Aim of the task: Retyping the records exactly is the whole task.

Information shown:
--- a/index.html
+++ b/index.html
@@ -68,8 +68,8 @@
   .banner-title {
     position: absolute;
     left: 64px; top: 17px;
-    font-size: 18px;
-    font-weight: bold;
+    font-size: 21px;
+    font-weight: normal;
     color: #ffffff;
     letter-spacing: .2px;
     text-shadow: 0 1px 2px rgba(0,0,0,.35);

Task solution:
--- a/index.html
+++ b/index.html
@@ -68,8 +68,8 @@
   .banner-title {
     position: absolute;
     left: 64px; top: 17px;
-    font-size: 18px;
-    font-weight: bold;
+    font-size: 21px;
+    font-weight: normal;
     color: #ffffff;
     letter-spacing: .2px;
     text-shadow: 0 1px 2px rgba(0,0,0,.35);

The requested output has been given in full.